--- Study text Enclosed Below ---
The Great Land Grab is in overdrive. Physician Practices are consolidating, much to the chagrin of independent, well-run practices throughout the US.
Today, less than 40% of practicing physicians nationwide are independent.
This figure is down from 57% in 2000, and the trend towards consolidation is expected to continue. Many physicians in the 55 years of age and older category view it as one of the few exit strategies available to them other than selling the practice to remaining partners or to a young associate willing to purchase the practice. Since the end of the Physician Practice Management Company era in the late 90s, there is no longer any currency in the form of common stock to offer physicians whose practices are being acquired.
What is driving the trend toward physician practice acquisitions/consolidation?
The hook in consolidation is in monetizing the fair market value of the fixed assets of the current physician practice and the receipt of a check plus a guaranteed income stream for a year or two years after which the physician goes to 100% production as a basis for compensation.
--- End of Enclosed Study text ---
Activity: Reproduce word for word the part of the text on physician practice consolidation that opens with the words containing "Today, less than" and closes with "are being acquired.".
--- Stored data Enclosed Below ---
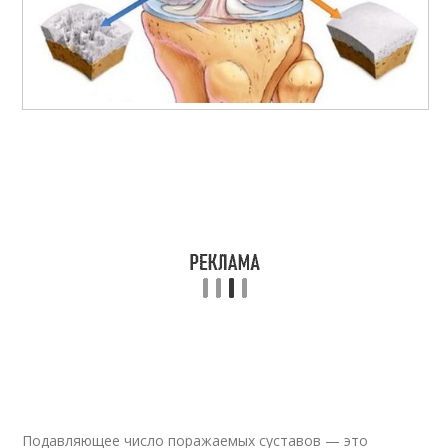
Подавляющее число поражаемых суставов — это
--- End of Enclosed Stored data ---
Solution to this exercise:
Today, less than 40% of practicing physicians nationwide are independent.
This figure is down from 57% in 2000, and the trend towards consolidation is expected to continue. Many physicians in the 55 years of age and older category view it as one of the few exit strategies available to them other than selling the practice to remaining partners or to a young associate willing to purchase the practice. Since the end of the Physician Practice Management Company era in the late 90s, there is no longer any currency in the form of common stock to offer physicians whose practices are being acquired.